LAGOS Hopes of a smooth beginning for the new session at Nigeria's 34 universities have been dashed by academics' decision to continue a month-long strike.
In May, after a month of negotiations with federal government officials, the 12,000-strong Academic Staff Union of Universities (ASUU) signed a 2 per cent pay deal with the regime of General Adulsalami Abubakar.
After the new ministerial team was constituted and Tunde Adeniran, a former academic at the University of Ibadan, was appointed education minister, academics hoped that the agreement would be implemented. "To the utmost disappointment of ASUU that hope was misplaced," Asoukwo Uteng, of the University of Calabar, said.
The federal government made it clear that the agreement was not binding. New head of state,General Olusegun Obasanjo, said: "It was wrong for ASUU to think that such a hurriedly made agreement would be binding under the new administration. We set up another panel with the intention of involving the non-
academic staff union since we believe that its case cannot be ignored. We have given them what they want but still ASUU said that it was going on strike."
Taiwo Oloruntoba-Oju, chairman of ASUU, declared that the only way forward was for the government to honour its agreement. "A government that fails to honour a legitimate agreement loses respect and credibility.
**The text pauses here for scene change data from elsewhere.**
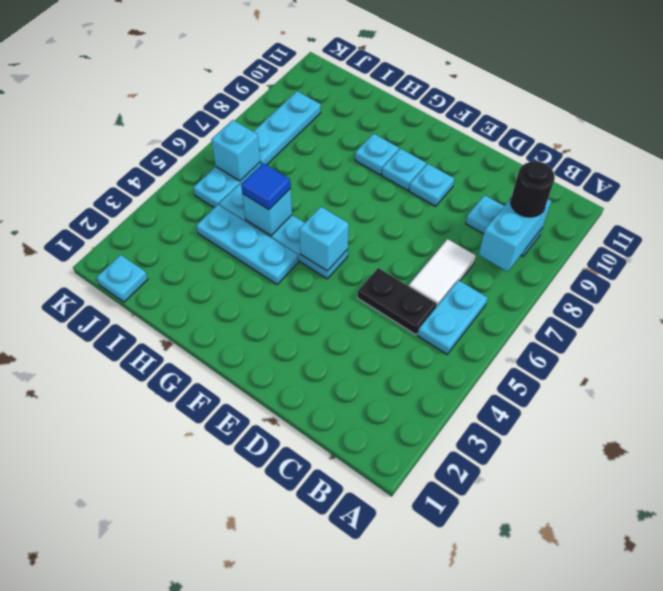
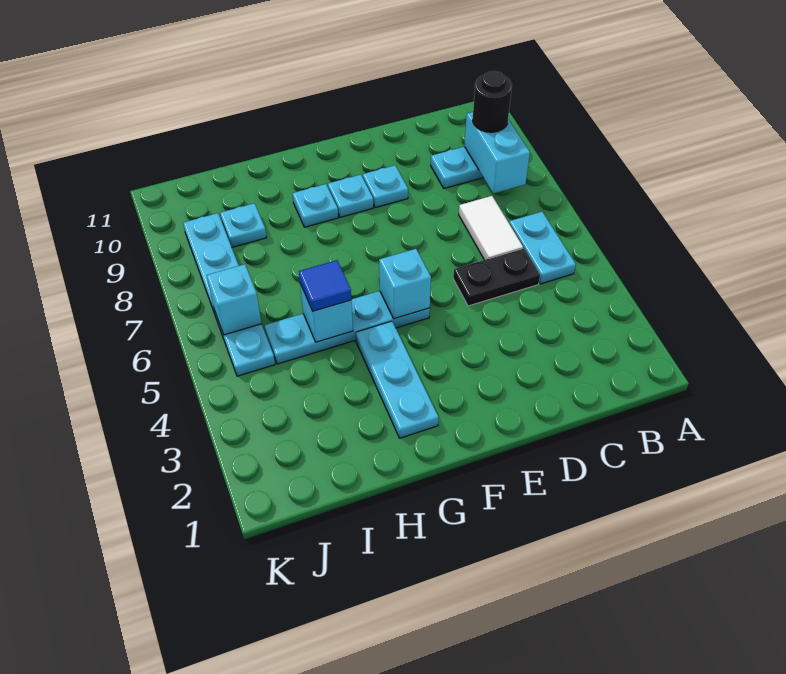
cyan 1x3 plate [196,205,298,284] -> cyan 1x3 plate turned to [356,321,438,438]
cyan 1x1 plate [97,255,148,302] -> cyan 1x1 plate moved to [220,203,266,247]

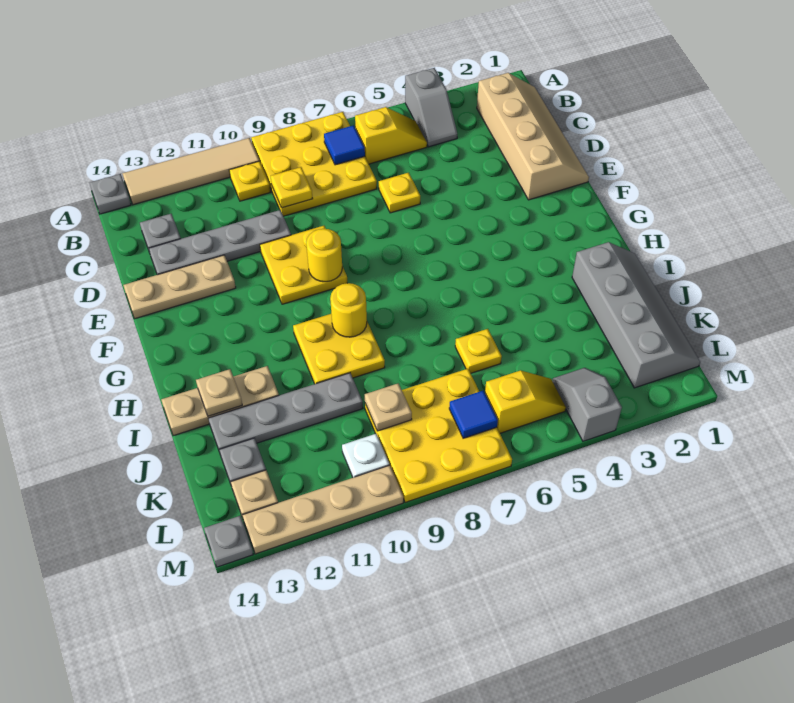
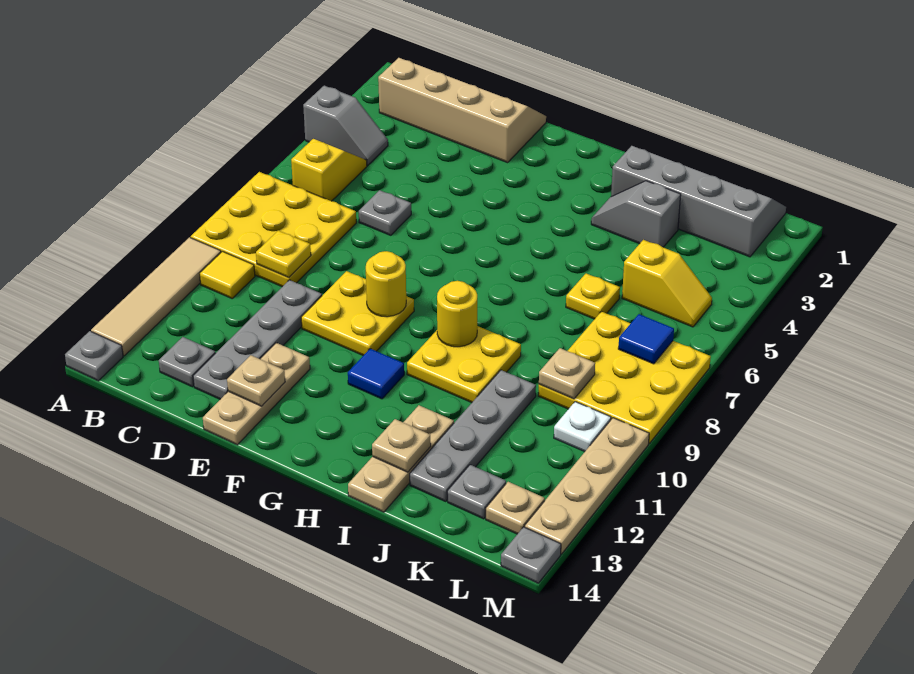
blue 1x1 tile [324,125,365,165] -> blue 1x1 tile moved to [348,349,404,399]
yellow 1x1 plate [229,161,270,201] -> yellow 1x1 tile [200,251,255,298]
yellow 1x1 plate [379,173,420,213] -> grey 1x1 plate [359,190,411,235]
none -> tan 1x1 plate [227,355,285,406]
grey 1x2 slope [552,368,622,441] -> grey 1x2 slope moved to [591,181,681,247]
yellow 1x2 slope [485,371,566,433] -> yellow 1x2 slope turned to [622,240,712,327]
In a situation where facilities are generally below minimum standard and the Nigerian academic is among the poorest paid in Africa, it is not difficult to see why degrees awarded by Nigerian universities are viewed with suspicion in international circles. A country that officially produces two million barrels of crude oil every day and still encourages a brain drain because it cannot pay its university teachers decent salaries is not serious about education."